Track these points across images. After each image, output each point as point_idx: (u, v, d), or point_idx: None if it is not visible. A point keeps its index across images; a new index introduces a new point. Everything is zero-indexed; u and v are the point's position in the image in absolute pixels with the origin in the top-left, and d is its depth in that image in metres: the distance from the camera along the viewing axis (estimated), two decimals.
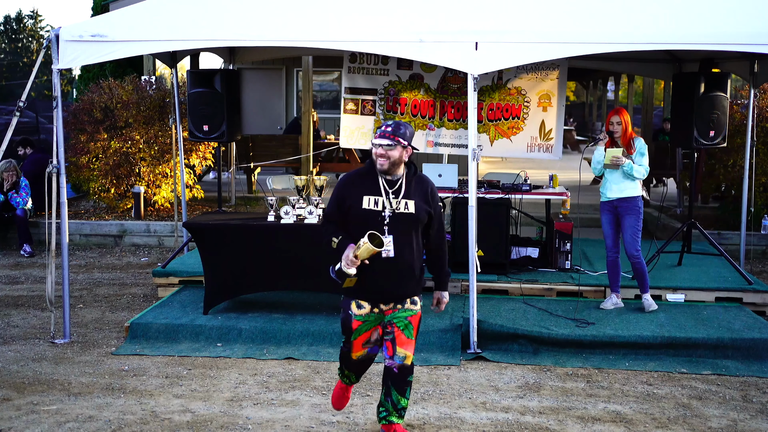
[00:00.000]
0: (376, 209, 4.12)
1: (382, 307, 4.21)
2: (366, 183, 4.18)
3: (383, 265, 4.11)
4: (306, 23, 6.18)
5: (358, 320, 4.22)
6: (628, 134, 6.63)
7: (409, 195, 4.18)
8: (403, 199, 4.16)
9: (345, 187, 4.20)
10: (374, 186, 4.16)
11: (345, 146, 9.53)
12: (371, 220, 4.11)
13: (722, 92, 7.47)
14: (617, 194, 6.59)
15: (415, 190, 4.20)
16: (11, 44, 51.19)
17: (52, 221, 6.11)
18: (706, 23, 5.99)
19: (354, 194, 4.15)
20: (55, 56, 6.06)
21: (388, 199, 4.14)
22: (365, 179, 4.20)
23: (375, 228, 4.07)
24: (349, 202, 4.14)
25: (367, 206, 4.12)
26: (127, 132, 10.49)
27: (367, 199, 4.13)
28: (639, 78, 15.06)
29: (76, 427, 4.61)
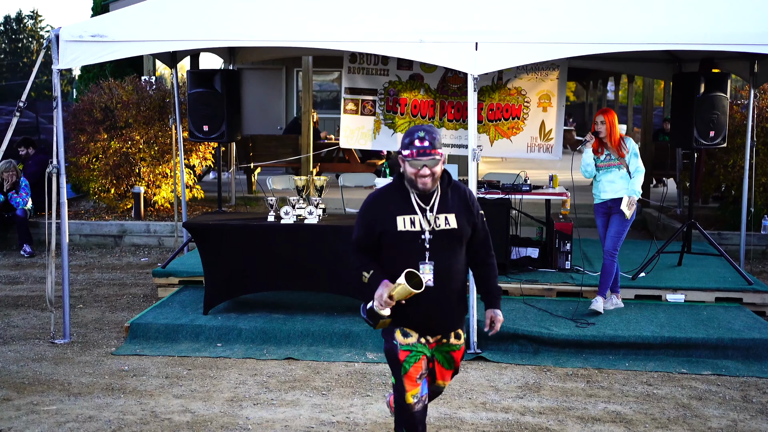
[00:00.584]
0: (414, 230, 3.61)
1: (429, 339, 3.73)
2: (396, 201, 3.67)
3: (428, 294, 3.59)
4: (306, 23, 6.18)
5: (406, 350, 3.68)
6: (616, 135, 6.57)
7: (448, 207, 3.67)
8: (441, 213, 3.65)
9: (373, 210, 3.70)
10: (406, 203, 3.65)
11: (345, 146, 9.54)
12: (410, 243, 3.61)
13: (722, 92, 7.47)
14: (611, 195, 6.57)
15: (453, 201, 3.70)
16: (11, 44, 51.18)
17: (52, 221, 6.11)
18: (706, 23, 5.99)
19: (385, 217, 3.65)
20: (55, 56, 6.06)
21: (425, 217, 3.63)
22: (393, 197, 3.69)
23: (415, 252, 3.60)
24: (381, 226, 3.65)
25: (403, 228, 3.61)
26: (127, 132, 10.49)
27: (402, 220, 3.62)
28: (639, 78, 15.06)
29: (76, 427, 4.61)
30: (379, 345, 6.03)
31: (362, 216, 3.74)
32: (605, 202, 6.62)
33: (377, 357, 5.86)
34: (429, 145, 3.54)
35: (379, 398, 5.09)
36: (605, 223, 6.67)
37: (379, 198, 3.74)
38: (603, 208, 6.66)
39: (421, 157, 3.54)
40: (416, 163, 3.55)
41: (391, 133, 9.10)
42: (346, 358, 5.84)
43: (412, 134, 3.58)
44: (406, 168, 3.59)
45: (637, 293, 7.05)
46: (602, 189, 6.63)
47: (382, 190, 3.77)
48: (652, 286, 7.09)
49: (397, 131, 9.08)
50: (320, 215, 6.54)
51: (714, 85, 7.45)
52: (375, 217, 3.68)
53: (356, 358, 5.84)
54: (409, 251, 3.60)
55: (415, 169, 3.56)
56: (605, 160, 6.60)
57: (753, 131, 7.96)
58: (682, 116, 7.60)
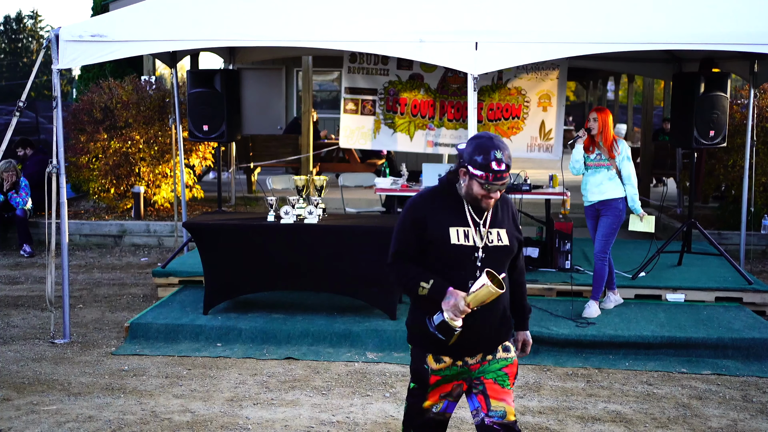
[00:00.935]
0: (467, 244, 3.21)
1: (468, 361, 3.29)
2: (447, 209, 3.26)
3: (470, 316, 3.19)
4: (306, 23, 6.18)
5: (438, 375, 3.30)
6: (609, 135, 6.49)
7: (498, 222, 3.31)
8: (493, 228, 3.29)
9: (423, 214, 3.25)
10: (460, 214, 3.25)
11: (345, 146, 9.54)
12: (462, 259, 3.21)
13: (722, 92, 7.47)
14: (598, 197, 6.52)
15: (503, 215, 3.35)
16: (11, 44, 51.18)
17: (52, 221, 6.11)
18: (706, 23, 5.99)
19: (437, 224, 3.22)
20: (54, 56, 6.06)
21: (478, 231, 3.24)
22: (446, 205, 3.27)
23: (467, 270, 3.21)
24: (432, 234, 3.21)
25: (457, 241, 3.20)
26: (127, 132, 10.49)
27: (455, 232, 3.21)
28: (639, 78, 15.06)
29: (76, 427, 4.61)
30: (379, 345, 6.03)
31: (408, 222, 3.28)
32: (593, 204, 6.58)
33: (377, 357, 5.86)
34: (505, 168, 3.14)
35: (379, 398, 5.09)
36: (595, 226, 6.62)
37: (427, 202, 3.29)
38: (591, 210, 6.62)
39: (496, 182, 3.14)
40: (490, 187, 3.14)
41: (391, 132, 9.10)
42: (346, 358, 5.84)
43: (488, 152, 3.12)
44: (472, 186, 3.17)
45: (637, 293, 7.05)
46: (589, 190, 6.58)
47: (428, 194, 3.33)
48: (652, 286, 7.09)
49: (397, 131, 9.08)
50: (320, 215, 6.54)
51: (714, 84, 7.45)
52: (424, 223, 3.23)
53: (356, 358, 5.84)
54: (460, 268, 3.21)
55: (485, 192, 3.16)
56: (595, 159, 6.54)
57: (753, 131, 7.96)
58: (682, 116, 7.60)
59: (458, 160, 3.27)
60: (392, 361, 5.78)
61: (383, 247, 6.34)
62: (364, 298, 6.46)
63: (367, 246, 6.38)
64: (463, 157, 3.22)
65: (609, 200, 6.46)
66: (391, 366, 5.69)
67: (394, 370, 5.62)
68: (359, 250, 6.37)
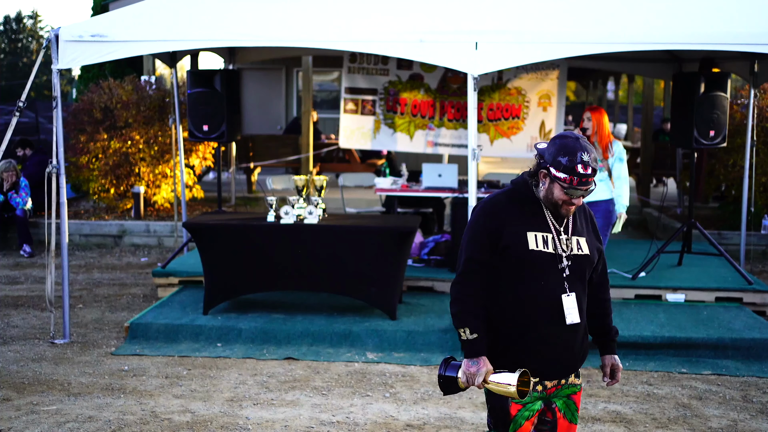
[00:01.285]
0: (547, 251, 2.93)
1: (547, 384, 3.01)
2: (523, 212, 2.98)
3: (560, 331, 2.95)
4: (306, 23, 6.18)
5: (519, 403, 2.98)
6: (605, 136, 6.40)
7: (578, 229, 3.03)
8: (574, 236, 3.01)
9: (497, 217, 2.96)
10: (540, 219, 2.97)
11: (345, 146, 9.54)
12: (545, 267, 2.93)
13: (722, 92, 7.46)
14: (589, 197, 6.47)
15: (581, 222, 3.08)
16: (11, 44, 51.19)
17: (52, 221, 6.11)
18: (706, 23, 5.99)
19: (513, 229, 2.93)
20: (54, 56, 6.06)
21: (559, 239, 2.96)
22: (523, 208, 2.99)
23: (555, 281, 2.93)
24: (507, 239, 2.92)
25: (535, 246, 2.91)
26: (127, 132, 10.49)
27: (534, 237, 2.93)
28: (639, 78, 15.06)
29: (76, 427, 4.61)
30: (379, 345, 6.03)
31: (479, 228, 2.97)
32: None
33: (377, 357, 5.86)
34: (592, 171, 2.86)
35: (379, 398, 5.09)
36: None
37: (501, 204, 3.00)
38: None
39: (581, 187, 2.87)
40: (574, 192, 2.88)
41: (391, 132, 9.10)
42: (346, 358, 5.83)
43: (574, 154, 2.85)
44: (553, 190, 2.91)
45: (637, 293, 7.05)
46: None
47: (501, 197, 3.04)
48: (652, 286, 7.09)
49: (397, 131, 9.09)
50: (320, 215, 6.55)
51: (714, 84, 7.45)
52: (498, 228, 2.93)
53: (356, 358, 5.84)
54: (541, 278, 2.92)
55: (568, 197, 2.90)
56: None
57: (753, 131, 7.95)
58: (682, 116, 7.59)
59: (537, 160, 2.98)
60: (392, 361, 5.78)
61: (383, 247, 6.39)
62: (364, 298, 6.46)
63: (367, 246, 6.38)
64: (543, 157, 2.94)
65: (599, 201, 6.37)
66: (391, 366, 5.69)
67: (394, 370, 5.62)
68: (359, 250, 6.38)
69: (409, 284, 7.26)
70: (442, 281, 7.29)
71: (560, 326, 2.93)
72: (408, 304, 6.80)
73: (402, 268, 6.61)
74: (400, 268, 6.52)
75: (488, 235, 2.94)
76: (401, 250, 6.46)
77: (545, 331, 2.93)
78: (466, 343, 2.92)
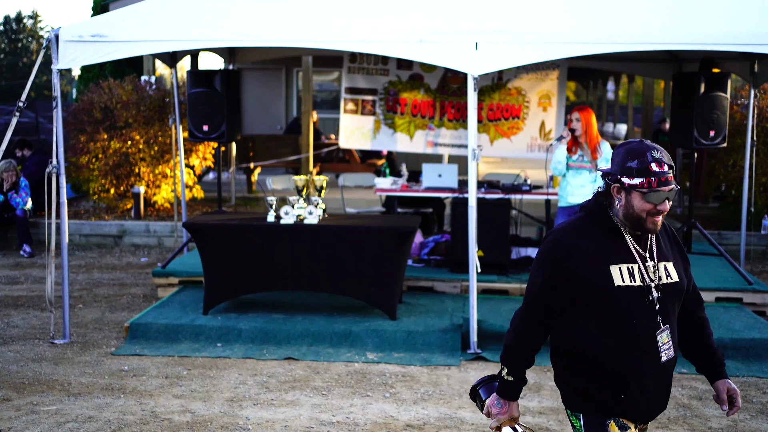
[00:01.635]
0: (635, 284, 2.57)
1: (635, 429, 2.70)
2: (604, 243, 2.61)
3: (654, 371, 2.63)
4: (306, 23, 6.18)
5: None
6: (594, 137, 6.37)
7: (664, 253, 2.68)
8: (660, 262, 2.64)
9: (572, 252, 2.60)
10: (621, 247, 2.61)
11: (345, 146, 9.55)
12: (632, 304, 2.56)
13: (722, 92, 7.47)
14: (579, 199, 6.34)
15: (665, 244, 2.72)
16: (11, 44, 51.19)
17: (52, 221, 6.11)
18: (706, 23, 5.99)
19: (592, 264, 2.57)
20: (54, 56, 6.05)
21: (645, 267, 2.60)
22: (600, 237, 2.62)
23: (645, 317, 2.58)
24: (587, 276, 2.57)
25: (622, 282, 2.56)
26: (127, 132, 10.49)
27: (618, 270, 2.57)
28: (639, 78, 15.07)
29: (76, 427, 4.61)
30: (379, 345, 6.03)
31: (548, 264, 2.66)
32: (572, 206, 6.42)
33: (377, 357, 5.86)
34: (668, 168, 2.53)
35: (379, 398, 5.09)
36: None
37: (575, 237, 2.63)
38: (569, 211, 6.46)
39: (662, 187, 2.51)
40: (655, 196, 2.52)
41: (391, 133, 9.10)
42: (346, 358, 5.83)
43: (644, 154, 2.53)
44: (632, 202, 2.55)
45: None
46: (570, 192, 6.44)
47: (573, 226, 2.67)
48: None
49: (397, 131, 9.09)
50: (320, 215, 6.55)
51: (714, 84, 7.45)
52: (572, 264, 2.59)
53: (356, 358, 5.84)
54: (630, 317, 2.56)
55: (651, 205, 2.53)
56: (577, 160, 6.42)
57: (753, 131, 7.95)
58: (682, 116, 7.59)
59: (603, 181, 2.66)
60: (392, 361, 5.78)
61: (383, 247, 6.39)
62: (364, 298, 6.46)
63: (367, 246, 6.38)
64: (610, 173, 2.61)
65: None
66: (391, 366, 5.69)
67: (394, 370, 5.62)
68: (359, 250, 6.37)
69: (409, 284, 7.26)
70: (442, 281, 7.30)
71: (655, 365, 2.60)
72: (408, 304, 6.80)
73: (402, 268, 6.61)
74: (400, 268, 6.52)
75: (561, 273, 2.60)
76: (401, 250, 6.46)
77: (637, 374, 2.59)
78: (501, 381, 2.72)
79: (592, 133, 6.37)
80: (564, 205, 6.51)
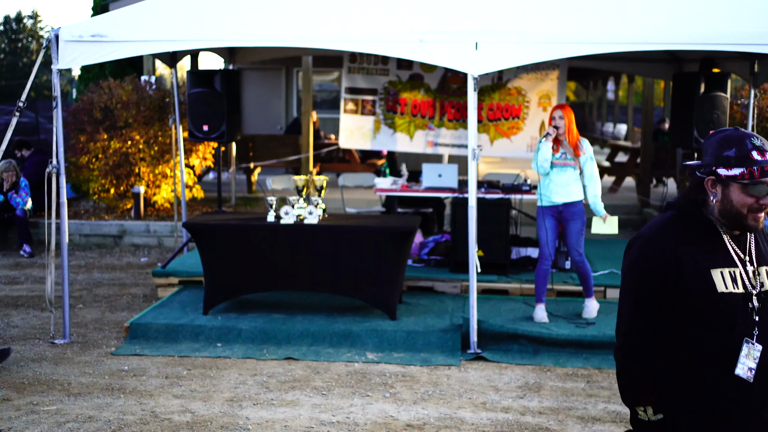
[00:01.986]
0: (737, 291, 2.29)
1: None
2: (702, 244, 2.33)
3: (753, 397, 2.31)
4: (306, 23, 6.18)
5: None
6: (575, 134, 6.32)
7: (763, 257, 2.40)
8: (760, 266, 2.37)
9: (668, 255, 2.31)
10: (721, 249, 2.33)
11: (345, 146, 9.55)
12: (732, 313, 2.29)
13: (722, 92, 7.46)
14: (564, 198, 6.26)
15: (765, 246, 2.43)
16: (11, 44, 51.18)
17: (52, 221, 6.11)
18: (706, 23, 5.99)
19: (691, 267, 2.29)
20: (54, 56, 6.06)
21: (746, 272, 2.32)
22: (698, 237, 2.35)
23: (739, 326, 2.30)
24: (686, 281, 2.28)
25: (725, 288, 2.29)
26: (127, 132, 10.49)
27: (721, 276, 2.29)
28: (639, 78, 15.07)
29: (76, 427, 4.61)
30: (379, 345, 6.03)
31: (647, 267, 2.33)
32: (556, 206, 6.31)
33: (377, 357, 5.86)
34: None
35: (379, 398, 5.09)
36: (553, 227, 6.35)
37: (671, 237, 2.34)
38: (552, 211, 6.34)
39: (765, 178, 2.23)
40: (758, 188, 2.25)
41: (391, 132, 9.10)
42: (346, 358, 5.83)
43: (742, 140, 2.28)
44: (731, 196, 2.29)
45: None
46: (553, 191, 6.29)
47: (665, 226, 2.38)
48: None
49: (397, 131, 9.09)
50: (320, 215, 6.55)
51: (714, 84, 7.45)
52: (673, 265, 2.29)
53: (356, 358, 5.84)
54: (729, 326, 2.29)
55: (753, 198, 2.26)
56: (560, 158, 6.30)
57: (753, 131, 7.96)
58: (682, 116, 7.59)
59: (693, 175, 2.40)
60: (392, 361, 5.78)
61: (383, 247, 6.39)
62: (364, 298, 6.46)
63: (367, 246, 6.38)
64: (703, 165, 2.35)
65: (575, 202, 6.28)
66: (391, 366, 5.69)
67: (394, 370, 5.62)
68: (359, 250, 6.38)
69: (409, 284, 7.26)
70: (442, 281, 7.30)
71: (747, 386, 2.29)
72: (408, 304, 6.80)
73: (402, 268, 6.61)
74: (400, 268, 6.52)
75: (659, 280, 2.30)
76: (401, 250, 6.46)
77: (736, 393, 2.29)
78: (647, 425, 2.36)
79: (573, 130, 6.29)
80: (547, 204, 6.33)
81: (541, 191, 6.39)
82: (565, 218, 6.33)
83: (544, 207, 6.35)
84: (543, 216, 6.36)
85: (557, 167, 6.32)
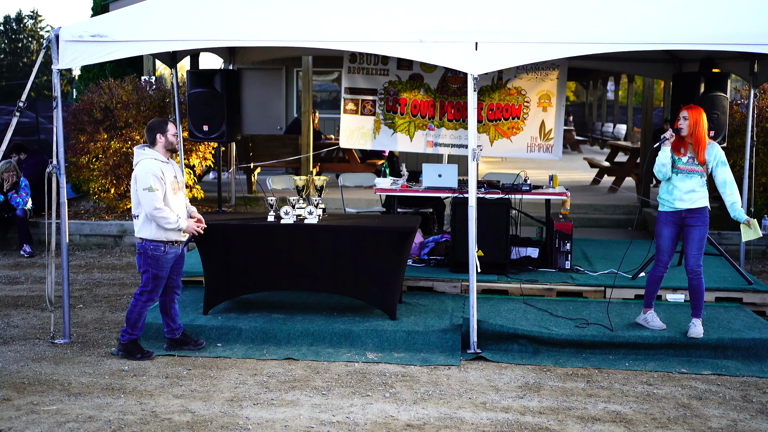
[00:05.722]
0: None
1: None
2: None
3: None
4: (306, 23, 6.18)
5: None
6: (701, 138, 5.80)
7: None
8: None
9: None
10: None
11: (345, 146, 9.54)
12: None
13: (722, 92, 7.47)
14: (688, 205, 5.90)
15: None
16: (11, 44, 51.19)
17: (52, 221, 6.11)
18: (706, 23, 5.99)
19: None
20: (55, 56, 6.06)
21: None
22: None
23: None
24: None
25: None
26: (127, 132, 10.50)
27: None
28: (639, 78, 15.07)
29: (76, 427, 4.61)
30: (379, 345, 6.03)
31: None
32: (679, 211, 5.94)
33: (377, 357, 5.86)
34: None
35: (379, 398, 5.09)
36: (674, 235, 5.99)
37: None
38: (674, 217, 5.96)
39: None
40: None
41: (391, 133, 9.10)
42: (346, 358, 5.84)
43: None
44: None
45: (637, 293, 7.05)
46: (677, 197, 5.91)
47: None
48: None
49: (397, 131, 9.09)
50: (320, 215, 6.55)
51: (714, 85, 7.46)
52: None
53: (356, 358, 5.84)
54: None
55: None
56: (687, 163, 5.89)
57: (753, 131, 7.96)
58: None
59: None
60: (392, 362, 5.78)
61: (383, 247, 6.39)
62: (364, 298, 6.46)
63: (367, 246, 6.38)
64: None
65: (700, 209, 5.94)
66: (391, 366, 5.70)
67: (394, 370, 5.62)
68: (359, 250, 6.38)
69: (409, 284, 7.26)
70: (442, 281, 7.30)
71: None
72: (408, 304, 6.80)
73: (402, 268, 6.61)
74: (400, 268, 6.52)
75: None
76: (401, 250, 6.47)
77: None
78: None
79: (699, 133, 5.82)
80: (668, 209, 5.96)
81: (662, 195, 6.05)
82: (688, 225, 5.96)
83: (666, 213, 6.00)
84: (663, 222, 6.01)
85: (682, 173, 5.91)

§ GOAL OF THE EXERCISE: Give again, unchanged, only the lines from the line containing "81: (541, 191, 6.39)" to the last line of the records above. Pictures do not belong in the copy.

§ EXERCISE ANSWER:
81: (541, 191, 6.39)
82: (565, 218, 6.33)
83: (544, 207, 6.35)
84: (543, 216, 6.36)
85: (557, 167, 6.32)
[00:05.722]
0: None
1: None
2: None
3: None
4: (306, 23, 6.18)
5: None
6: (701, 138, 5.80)
7: None
8: None
9: None
10: None
11: (345, 146, 9.54)
12: None
13: (722, 92, 7.47)
14: (688, 205, 5.90)
15: None
16: (11, 44, 51.19)
17: (52, 221, 6.11)
18: (706, 23, 5.99)
19: None
20: (55, 56, 6.06)
21: None
22: None
23: None
24: None
25: None
26: (127, 132, 10.50)
27: None
28: (639, 78, 15.07)
29: (76, 427, 4.61)
30: (379, 345, 6.03)
31: None
32: (679, 211, 5.94)
33: (377, 357, 5.86)
34: None
35: (379, 398, 5.09)
36: (674, 235, 5.99)
37: None
38: (674, 217, 5.96)
39: None
40: None
41: (391, 133, 9.10)
42: (346, 358, 5.84)
43: None
44: None
45: (637, 293, 7.05)
46: (677, 197, 5.91)
47: None
48: None
49: (397, 131, 9.09)
50: (320, 215, 6.55)
51: (714, 85, 7.46)
52: None
53: (356, 358, 5.84)
54: None
55: None
56: (687, 163, 5.89)
57: (753, 131, 7.96)
58: None
59: None
60: (392, 362, 5.78)
61: (383, 247, 6.39)
62: (364, 298, 6.46)
63: (367, 246, 6.38)
64: None
65: (700, 209, 5.94)
66: (391, 366, 5.70)
67: (394, 370, 5.62)
68: (359, 250, 6.38)
69: (409, 284, 7.26)
70: (442, 281, 7.30)
71: None
72: (408, 304, 6.80)
73: (402, 268, 6.61)
74: (400, 268, 6.52)
75: None
76: (401, 250, 6.47)
77: None
78: None
79: (699, 133, 5.82)
80: (668, 209, 5.96)
81: (662, 195, 6.05)
82: (688, 225, 5.96)
83: (666, 213, 6.00)
84: (663, 222, 6.01)
85: (682, 173, 5.91)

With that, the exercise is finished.